The two-week China adoption trek (already five years ago!) was so tightly managed that I never even contemplated trying to acquire any Mandarin. In my role as support staff (aka "the Manny") I would only ever be on the receiving end of messages. It was clearly brazen when I traveled to Colombia with nary a sentence nor even a phrase book. We were confident our host and hostess would translate anytime it was necessary. The flaw in this plan revealed itself when our flight departing from Colombia was cancelled. Nothing like being frustrated and anxious AND mute. My upcoming trip to France promises to offer some linguistic challenges since Lyon is best known for its gastronomy and the associated displeasure with those who attempt to speak only in English.


Beyond plans to tote a French phrase book, I bought an introductory language CD that contains eight, thirty minute lessons. I had to re-listen to Lesson 1 four times before I could follow the introductory conversation. In general, I can mimic phrases with close to the right intonation. However, the stereotype of the nasally Frenchman struck me as far too comical for me to authentically copy. In Spanish while the r’s are rolled, in French there is a preponderance of throat-clearing. My goal was to produce sensible words in a French restaurant, not a sample of slime from far back in my mouth. So I was conflicted: how to sound French without making myself laugh at my own voice.

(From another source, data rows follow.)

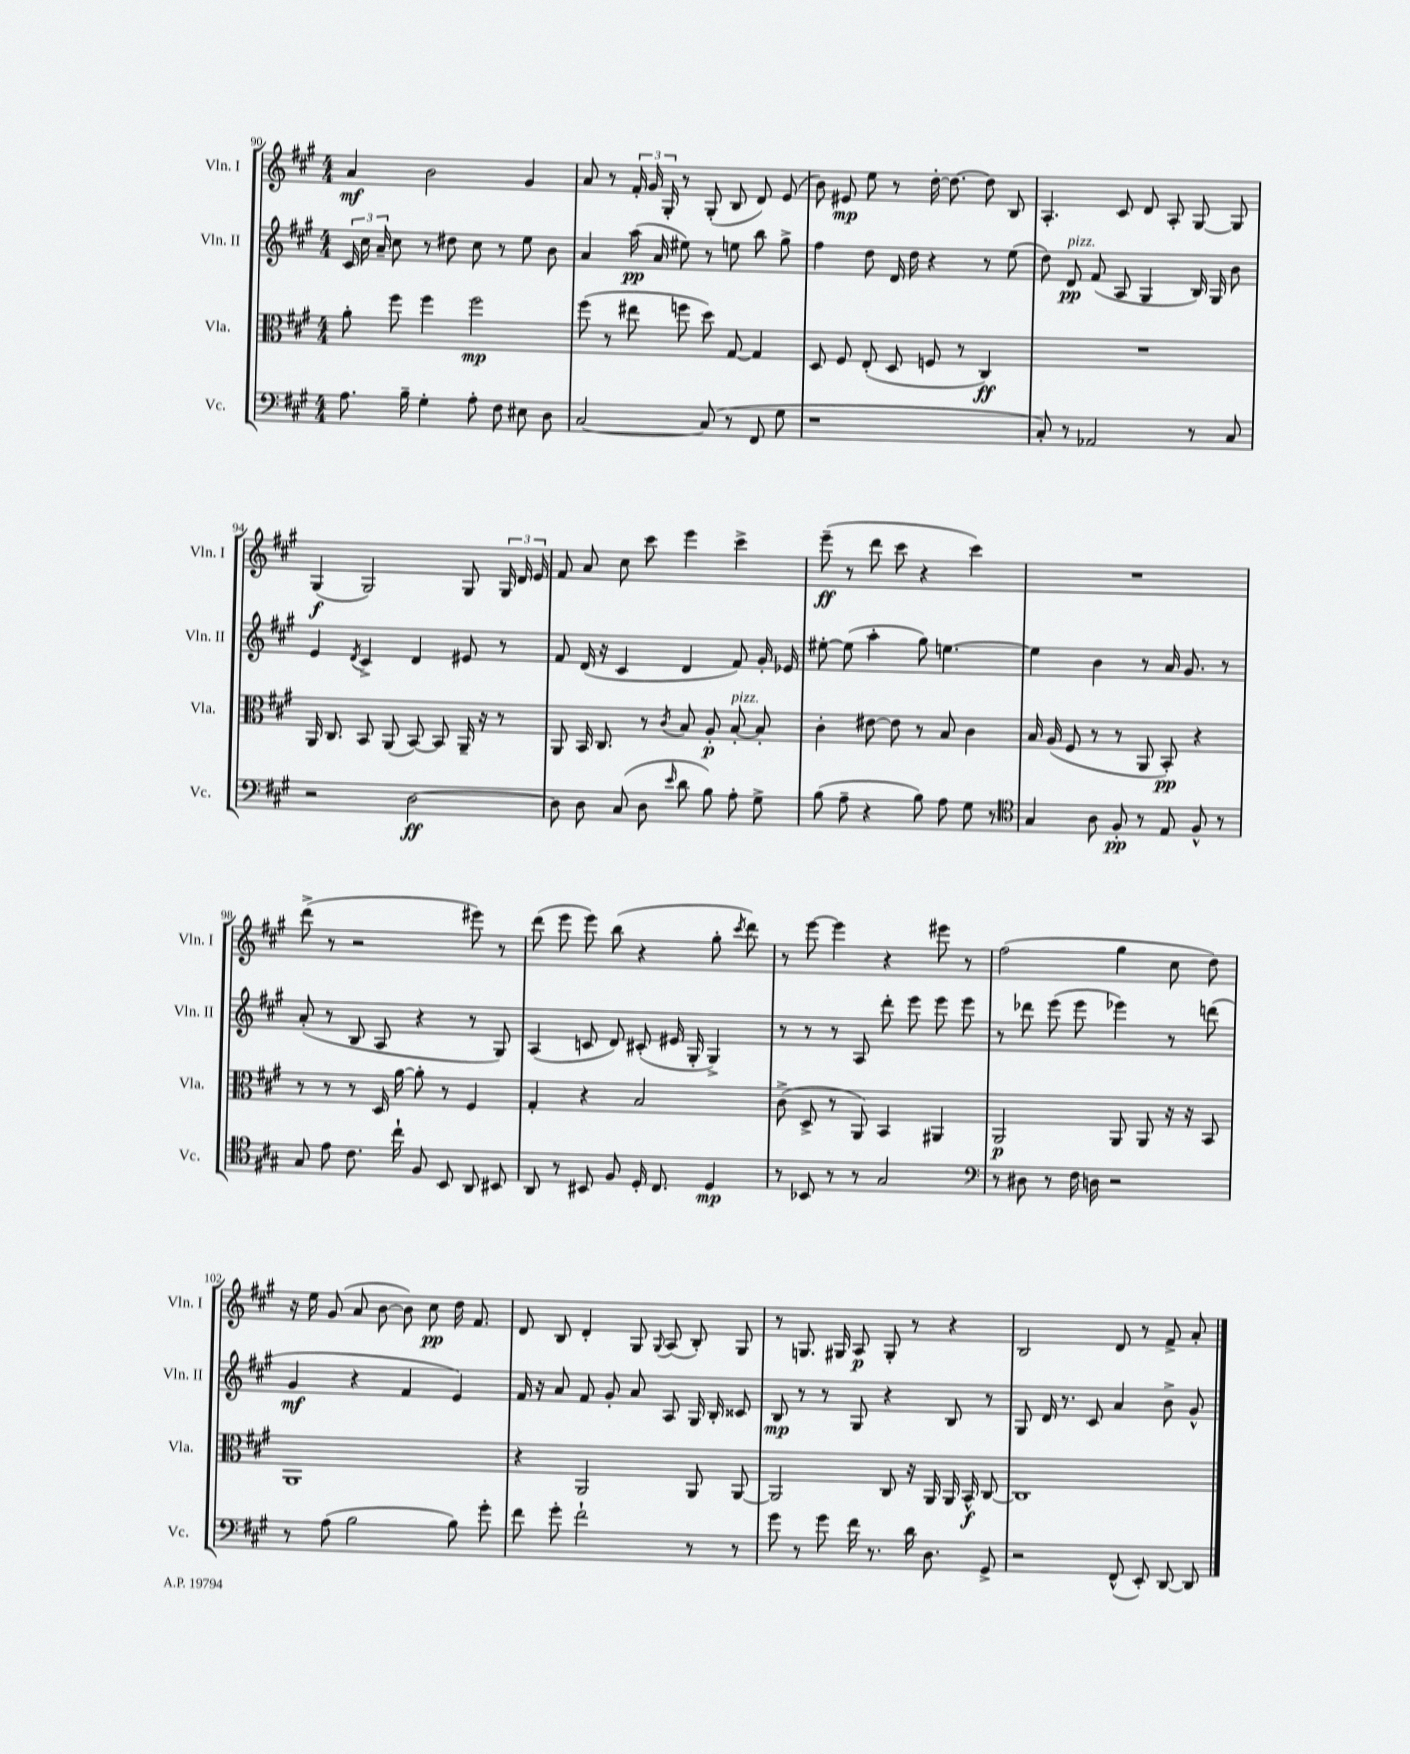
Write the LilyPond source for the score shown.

<<
\new StaffGroup <<
\new Staff = "s0" \with { instrumentName = "Vln. I" shortInstrumentName = "Vln. I" } {
    \clef treble \key a \major \numericTimeSignature \time 4/4
    \autoBeamOff a'4\mf b'2 gis'4 |
    a'8 r8 \tuplet 3/2 { fis'16-. gis'16 gis16-. } r8 gis8-.( b8 d'8) e'8( |
    b'8) eis'8\mp e''8 r8 d''16~-. d''8.~ d''8 b8 |
    a4.-. cis'8 d'8 a8-. gis8~ gis8 |
    gis4\f( gis2) gis8 \tuplet 3/2 { gis16 d'16 e'16 } |
    fis'8 a'8 cis''8 cis'''8 e'''4 cis'''4-> |
    e'''8--\ff( r8 d'''8 cis'''8 r4 cis'''4) |
    R1 |
    d'''8->( r8 r2 eis'''8) r8 |
    d'''8( e'''8 e'''8) b''8( r4 gis''8-. \acciaccatura { cis'''8 } d'''8) |
    r8 e'''8~ e'''4 r4 eis'''8 r8 |
    fis''2( gis''4 cis''8 d''8) |
    r16 e''16 gis'8( a'8 b'8~ b'8) cis''8\pp d''16 fis'8. |
    d'8 b8 d'4-. gis8 \appoggiatura { gis8 } a8( b8-.) gis8 |
    r8 g8. gis16 a8\p gis8-. r8 r4 |
    b2 d'8 r8 fis'8-> a'8-. \bar "|." |
}
\new Staff = "s1" \with { instrumentName = "Vln. II" shortInstrumentName = "Vln. II" } {
    \clef treble \key a \major \numericTimeSignature \time 4/4
    \autoBeamOff \tuplet 3/2 { cis'16 cis''16 a'16-- } cis''8 r8 dis''8 cis''8 r8 e''8 b'8 |
    a'4 a''16\pp( a'16 eis''8) r8 e''8 b''8 gis''8-> |
    fis''4 d''8 d'16 d''16 r4 r8 e''8( |
    d''8) d'8\pp^\markup { \italic "pizz." } fis'8( a8 gis4 b16) gis16 b'8 |
    e'4 \acciaccatura { d'8 } cis'4-> d'4 eis'8 r8 |
    fis'8 d'16( r16 cis'4 d'4 fis'8) gis'16-. ees'16 |
    eis''8~-. eis''8( a''4-. gis''8) e''4.~ |
    e''4 b'4 r8 a'16 gis'8. r8 |
    a'8-.( r8 b8 a8 r4 r8 gis8) |
    a4( c'8 d'8) cis'8-.( eis'16 gis16-. gis4->) |
    r8 r8 r8 a8 d'''8-. e'''8 e'''8 e'''8 |
    r8 des'''8 e'''8( e'''8 ees'''4) r8 d'''8( |
    gis'4\mf r4 fis'4 e'4) |
    fis'16 r16 a'8 fis'8 gis'8-. a'8 a8 gis16 b16-. cisis'8 |
    b8\mp r8 r8 gis8 r4 b8 r8 |
    gis8 d'16 r8. cis'8 a'4 b'8-> gis'8-^ \bar "|." |
}
\new Staff = "s2" \with { instrumentName = "Vla." shortInstrumentName = "Vla." } {
    \clef alto \key a \major \numericTimeSignature \time 4/4
    \autoBeamOff a'8-. fis''8 fis''4 fis''2\mp |
    fis''8( r8 eis''8 f''8 d''8) gis8~ gis4 |
    d8 fis8 e8-.( d8 f8 r8 cis4\ff) |
    R1 |
    a,16 cis8. b,8 a,8( b,8~) b,8 a,16-- r16 r8 |
    a,8 b,16 cis8. r8 \acciaccatura { cis'8 } b8 a8-.\p b8~-.^\markup { \italic "pizz." } b8-. |
    cis'4-. eis'8~ eis'8 r8 b8 cis'4 |
    b16 a16( fis8 r8 r8 a,8 b,8-.\pp) r4 |
    r8 r8 r8 d16 a'16~ a'8-. r8 fis4 |
    gis4-. r4 b2 |
    cis'8->( d8-> r8 a,8) b,4 ais,4 |
    a,2\p a,8 a,8 r16 r16 b,8 |
    a,1 |
    r4 a,2 a,8 a,8~ |
    a,2 cis8 r16 a,16 a,16 b,16-^\f cis8~ |
    cis1 \bar "|." |
}
\new Staff = "s3" \with { instrumentName = "Vc." shortInstrumentName = "Vc." } {
    \clef bass \key a \major \numericTimeSignature \time 4/4
    \autoBeamOff a8. b16-- gis4-. a8-. fis8 eis8 d8 |
    cis2~ cis8( r8 fis,8 gis8 |
    r1 |
    cis8-.) r8 aes,2 r8 cis8 |
    r2 d2~\ff |
    d8 d8 cis8( d8 \grace { e'16 } d'8 b8) a8-. gis8-> |
    b8( a8-- r4 b8) a8 gis8 r8 |
    \clef tenor gis4 a8 fis8-.\pp r8 e8 fis8-^ r8 |
    gis8 e'8 cis'8. cis''16-! fis8 b,8 a,8 bis,8 |
    a,8 r8 bis,8 fis8 d16-. cis8. d4\mp |
    r8 bes,8 r8 r8 gis2 |
    \clef bass r8 dis8 r8 fis16 d16 r2 |
    r8 a8( b2 b8) gis'8-. |
    fis'8 gis'8-. fis'2-! r8 r8 |
    gis'8 r8 gis'8 fis'16 r8. d'16 d8. gis,8-> |
    r2 fis,8-^( e,8-.) d,8~ d,8 \bar "|." |
}
>>
>>
\layout { \context { \Score currentBarNumber = #90 } }
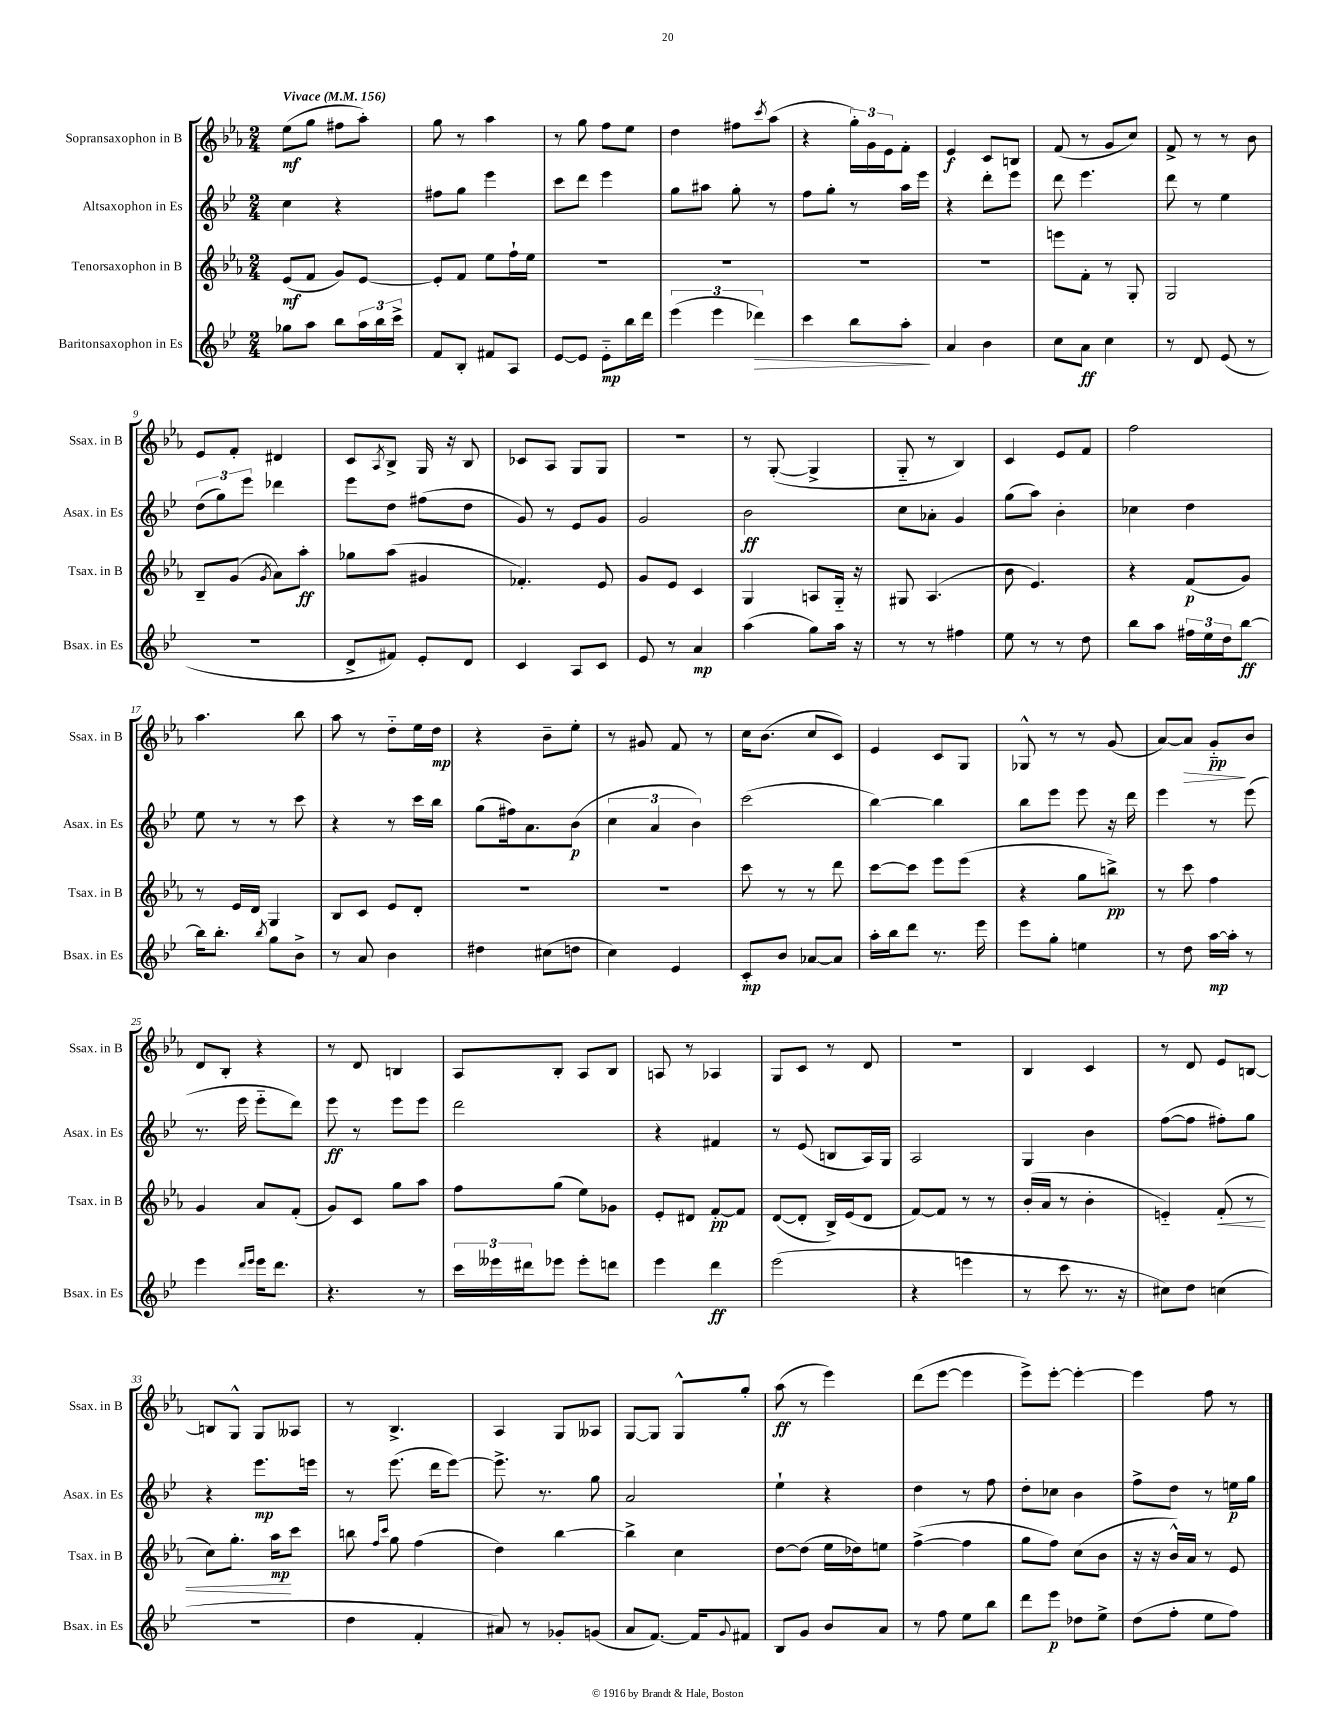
<<
\new StaffGroup <<
\new Staff = "s0" \with { instrumentName = "Sopransaxophon in B" shortInstrumentName = "Ssax. in B" } {
    \clef treble \key ees \major \numericTimeSignature \time 2/4 \tempo "Vivace" 4 = 156
    ees''8\mf( g''8 fis''8 aes''8-.) |
    g''8 r8 aes''4 |
    r8 g''8 f''8 ees''8 |
    d''4 fis''8 \acciaccatura { c'''8 } aes''8( |
    r4 \tuplet 3/2 { g''16-.) g'16 ees'16 } f'8-. |
    ees'4\f c'8 b8 |
    f'8( r8 g'8 c''8) |
    f'8-> r8 r8 bes'8 |
    ees'8 f'8-. dis'4 |
    c'8 \acciaccatura { aes8 } bes8-> g16 r16 bes8 |
    ces'8 aes8 g8 g8 |
    R2 |
    r8 g8~-.( g4-> |
    g8-_ r8 bes4) |
    c'4 ees'8 f'8 |
    f''2 |
    aes''4. bes''8 |
    aes''8 r8 d''8-_ ees''16 d''16\mp |
    r4 bes'8-- ees''8-. |
    r8 gis'8 f'8 r8 |
    c''16 bes'8.( c''8 c'8) |
    ees'4 c'8 g8 |
    ges8-^ r8 r8 g'8( |
    aes'8~) aes'8\> g'8-_\pp\! bes'8 |
    d'8 bes8-. r4 |
    r8 d'8 b4 |
    aes8 bes8-. aes8 bes8 |
    a8 r8 aes4 |
    g8 c'8 r8 d'8 |
    r2 |
    bes4 c'4 |
    r8 d'8 ees'8 b8~ |
    b8 g8-^ g8 aeses8 |
    r8 bes4.-> |
    aes4 g8 aeses8 |
    g8~ g8 g8-^ g''8-. |
    aes''8\ff( r8 ees'''4) |
    d'''8( ees'''8~ ees'''4 |
    ees'''8->) ees'''8~-. ees'''4~-. |
    ees'''4 f''8 r8 \bar "|." |
}
\new Staff = "s1" \with { instrumentName = "Altsaxophon in Es" shortInstrumentName = "Asax. in Es" } {
    \clef treble \key bes \major \numericTimeSignature \time 2/4
    c''4 r4 |
    fis''8 g''8 ees'''4 |
    c'''8 d'''8 ees'''4 |
    g''8 ais''8 g''8-. r8 |
    f''8 g''8-. r8 a''16 ees'''16 |
    r4 d'''8-. ees'''8 |
    d'''8 ees'''4. |
    d'''8 r8 ees''4 |
    \tuplet 3/2 { d''8( g''8) ees'''8 } des'''4 |
    ees'''8 d''8 fis''8( d''8 |
    g'8) r8 ees'8 g'8 |
    g'2 |
    bes'2\ff |
    c''8 aes'8-. g'4 |
    g''8( a''8) bes'4-. |
    ces''4 d''4 |
    ees''8 r8 r8 c'''8 |
    r4 r8 c'''16 bes''16 |
    g''8( fis''16) a'8. bes'8\p( |
    \tuplet 3/2 { c''4 a'4 bes'4) } |
    c'''2( |
    bes''4~) bes''4 |
    bes''8 ees'''8 ees'''8 r16 d'''16 |
    ees'''4 r8 ees'''8( |
    r8. ees'''16 ees'''8-_ d'''8) |
    ees'''8\ff r8 ees'''8 ees'''8 |
    d'''2 |
    r4 fis'4 |
    r8 ees'8( b8 a16) g16 |
    a2 |
    g4 bes'4 |
    f''8~( f''8 fis''8-.) g''8 |
    r4 ees'''8.\mp e'''16 |
    r8 ees'''8.( d'''16 ees'''8~) |
    ees'''8.-> r8. g''8 |
    a'2 |
    ees''4-! r4 |
    d''4 r8 f''8 |
    d''8-. ces''8 bes'4 |
    f''8-> d''8 r8 e''16\p g''16 \bar "|." |
}
\new Staff = "s2" \with { instrumentName = "Tenorsaxophon in B" shortInstrumentName = "Tsax. in B" } {
    \clef treble \key ees \major \numericTimeSignature \time 2/4
    ees'8\mf( f'8 g'8) ees'8~ |
    ees'8-. f'8 ees''8 f''16-! ees''16 |
    R2 |
    R2 |
    R2 |
    R2 |
    e'''8 f'8-. r8 g8-. |
    g2 |
    bes8-- g'8( \acciaccatura { g'8 } aes'8) aes''8-.\ff |
    ges''8 aes''8( gis'4 |
    fes'4.-.) ees'8 |
    g'8 ees'8 c'4 |
    g4 a8 g16-_ r16 |
    gis8 aes4.( |
    bes'8 ees'4.) |
    r4 f'8\p( g'8) |
    r8 ees'16 d'16 g4 |
    bes8 c'8 ees'8 d'8-. |
    R2 |
    R2 |
    c'''8 r8 r8 d'''8 |
    c'''8~ c'''8 ees'''8 ees'''8( |
    r4 g''8 b''8->\pp) |
    r8 c'''8 f''4 |
    g'4 aes'8 f'8-.( |
    g'8) c'8 g''8 aes''8 |
    f''8 g''8( ees''8) ges'8 |
    ees'8-. dis'8 f'8~-.\pp f'8 |
    d'8~( d'8-. bes16->) ees'16( d'8 |
    f'8~) f'8 r8 r8 |
    bes'16-.( aes'16 r8 bes'4-. |
    e'4-_) f'8-.\<( r8 |
    c''8) g''8.-. aes''16\mp\! c'''8 |
    b''8 \grace { f''16 c'''16 } g''8 f''4( |
    d''4) bes''4~ |
    bes''4-> c''4 |
    d''8~ d''8( ees''16 des''16) e''8 |
    f''4~->( f''4 |
    g''8 f''8) c''8( bes'8 |
    r16 r16 bes'16-^) aes'16 r8 ees'8 \bar "|." |
}
\new Staff = "s3" \with { instrumentName = "Baritonsaxophon in Es" shortInstrumentName = "Bsax. in Es" } {
    \clef treble \key bes \major \numericTimeSignature \time 2/4
    ges''8 a''8 bes''8 \tuplet 3/2 { a''16 bes''16 c'''16-> } |
    f'8 bes8-. fis'8 a8 |
    ees'8~ ees'8 ees'8-_\mp bes''16 d'''16 |
    \tuplet 3/2 { ees'''4( ees'''4 des'''4\>) } |
    c'''4 bes''8 a''8-.\! |
    a'4 bes'4 |
    c''8 a'8\ff c''4 |
    r8 d'8 ees'8( r8 |
    R2 |
    d'8-> fis'8) ees'8-. d'8 |
    c'4 a8 c'8 |
    ees'8 r8 a'4\mp |
    a''4( g''8) a''16 r16 |
    r8 r8 fis''4 |
    ees''8 r8 r8 d''8 |
    bes''8 a''8 \tuplet 3/2 { fis''16 ees''16 d''16 } bes''8~\ff |
    bes''16 bes''8.-. \acciaccatura { bes''8 } g''8 bes'8-> |
    r8 a'8 bes'4 |
    dis''4 cis''8( d''8 |
    c''4) ees'4 |
    c'8-.\mp bes'8 aes'8~ aes'8 |
    a''16-. bes''16 d'''8 r8. ees'''16 |
    ees'''8 g''8-. e''4 |
    r8 d''8 a''16~\mp a''16-. r8 |
    ees'''4 \grace { d'''16 ees'''16 } ees'''16 d'''8. |
    r4. r8 |
    \tuplet 3/2 { c'''16 eeses'''16 dis'''16 } ees'''8 ees'''8-. d'''8 |
    ees'''4 d'''4\ff |
    ees'''2( |
    r4 e'''4 |
    r8 c'''8 r8. r16 |
    cis''8) d''8 c''4( |
    R2 |
    d''4 f'4-. |
    ais'8) r8 ges'8-. g'8( |
    a'8 f'8.~) f'16 \appoggiatura { g'8 } fis'8 |
    bes8 g'8 bes'8 a'8 |
    r8 f''8 ees''8 bes''8 |
    d'''8 ees'''8\p des''8 ees''8-> |
    d''8( f''8-. ees''8 f''8) \bar "|." |
}
>>
>>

Having mastered the exchange in Lesson 1, I girded myself for Lesson 2. It turned out to be basically a review and only introduced a couple extra word variations. This was a great distraction since at the time I was driving on an essentially deserted stretch of interstate. I was bored, it was blazing hot outside, and there was no shame in talking to my digitized tutor. In trying to speak loud enough to hear myself over the air conditioner fan, I began to find my voice. Simultaneously, I was realizing there was not a lot of French I was going to master over the next month. The combination of my loud voice and the recognition that I wasn’t on pace to become conversant turned into an increasingly pitiful call-and-response:
CD: Say: “I don’t understand.”
Me: Je ne comprends pas. Je ne comprends pas!
CD: Say: “I don’t understand French.”
Me: Je ne comprends pas le français. Je ne comprends pas le français! Je ne comprends pas le français!
As the volume grew, I was startled by the urgency in my voice. What might have been amusing in my pronunciation was overwhelmed by the earnestness. I believe you would have felt badly for me even if you could not understand my words. The meaning was clear and I felt it to my core. I imagined being at the train station ticket counter, money and schedule in hand, unable to make a purchase to get from Paris to Lyon. I continued repeating the phrase, beating my fist and becoming louder and more plaintive. I envisioned myself rising from my table at a nice bistro, first addressing the waiter and then appealing to the other patrons to take pity on me. Hungry, thirsty, tired, far from home: I don’t understand French!